The Power of a Plan (Day #14)

No, this isn’t another post about my annoying Game Plan (yes, right now my game plan is annoying me.  Probably because it is kicking my ass).

This post is about the calming power of plan-making.  Not to be confused with plan-following, which is a different beast entirely (and one with which I am decidedly less familiar).

Last night was not a good night for Lil Mil.  It started off great – she and I went to bed early and slept well for three full hours, a not impressive but still respectable stretch of time in Life with a Newborn.  At 12:15, Lil Mil woke up for her first nighttime meal.  The timing couldn’t have been better.  The previous two nights, she’d slept for 4.5 hour stretches, so I, being the mommy novice that I am, took this to mean that she’d established a routine.  I liked this routine.  It worked for me.  I felt less tired just thinking about it.

So last night, when Lil Mil woke up at 12:15, I was psyched.  I figured she’d eat, then we’d both go back to sleep til 5.

Not so much.

She ate alright, but sleeping wasn’t on her agenda.  Instead, she decided to scream, thrash around, throw up, and claw at my face with her dagger fingernails (which I should have cut a week ago but am still too scared to touch) for three solid hours.  At 3:09, I finally woke Husband.  I passed her off to him then promptly passed out.

Needless to say, I wasn’t in the sun-shiniest of moods when I woke up this morning.  I wanted to be, but the sleep-deprived version of me doesn’t do sun-shiny.  She defaults to sullen and crabby.

By 9 a.m., sullen and crabby had become weepy and depressed.  I felt helpless.  Overwhelmed.  Exhausted.  I had this whole day off ahead of me, and nothing I wanted to do.  Scratch that – there were plenty of things I wanted to do:  go to the gym, see a movie, take a pilates class, go to the Barneys warehouse sale.  Just nothing I could do with my new travel buddy.

So, for a good ten minutes, I stared at my reflection (and my doughy soft midsection) and felt sorry for myself.  And then…

A plan started brewing.

The whole no-writing-on-Sundays rule meant that I couldn’t do anything novel- or blog-related today.  But there was no ban on doing things baby-related.  In fact, that was the whole point.  I was supposed to use my Sabbath to rest and enjoy my family.  What better way to do that than to sleep-train my three-week-old?

Oh, yes.  After a sleepless night with a fussy, gassy, inconsolable newborn, I decided that today was the day that I would become a baby wise sleep nazi.

It was a terrible idea.  And yet, at the mere thought of it, I was me again.  No longer weepy.  No longer depressed.
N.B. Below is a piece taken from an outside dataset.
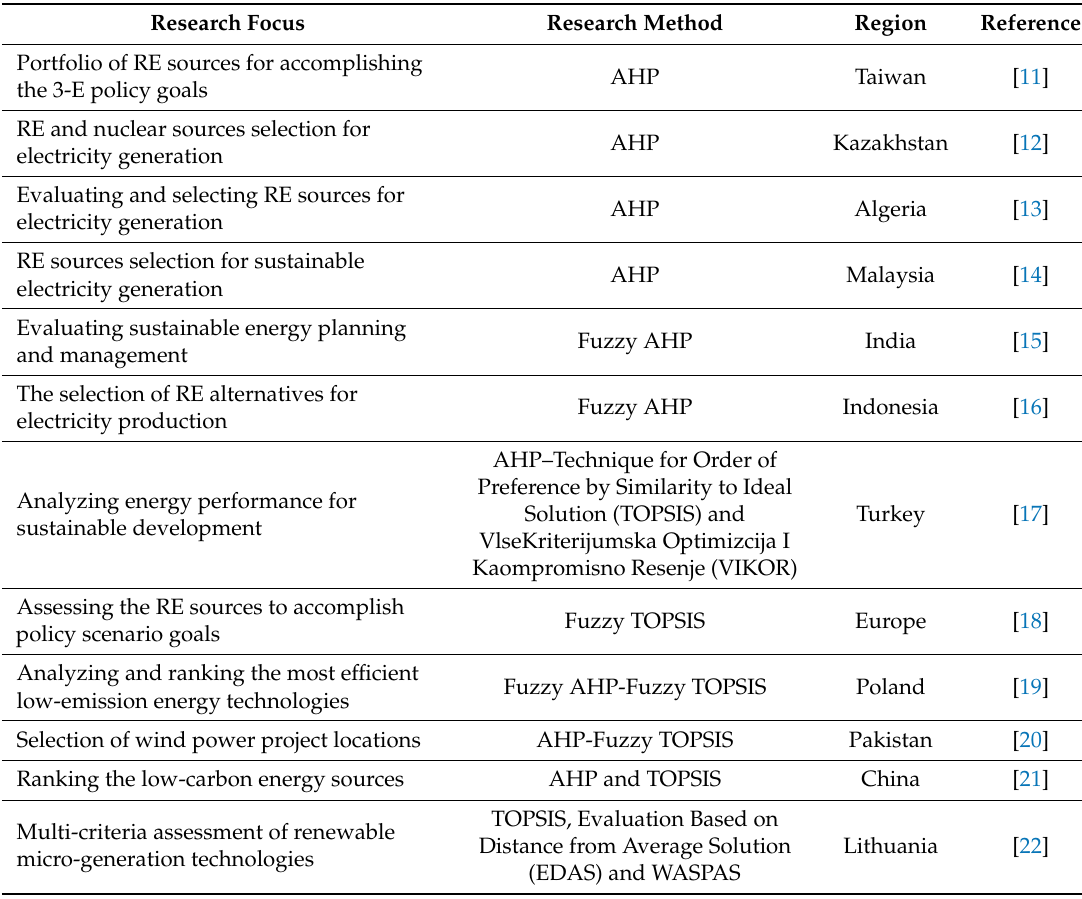
Table 1. The summary of various sustainable energy planning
Not even sullen or crabby.  I had a plan!  My day suddenly had purpose.  I might not be able to handle Motherhood, but I could certainly manage this one discrete task.

And so, eleven minutes after I descended into the Land of Self-Pity, I emerged reinvigorated and empowered, ready to tackle my day and my plan.

Did I succeed?  Not even close.  At the start of what was supposed to be Nap #3, Lil Mil cried so hard that she made herself puke.  Naptime came and went, which threw the whole schedule off.  By 4 p.m., I’d abandoned the plan entirely.  Or, at least, opted to save it for another day.

(Sidebar:  I might not have much experience with plan-following, but I’m a very skilled plan-abandoner.  But that’s the stuff of another post).

So my little peanut remains, at least for now, schedule-less and routine-less.  But I’m okay with that.  The fact that I abandoned the plan doesn’t change the fact that its creation served a very particular and very powerful purpose. It reminded me that although I may feel helpless, I’m not.  And although I may question my ability to do this Big Thing, I am still capable of handling many small things.

Or, at least, planning to handle them.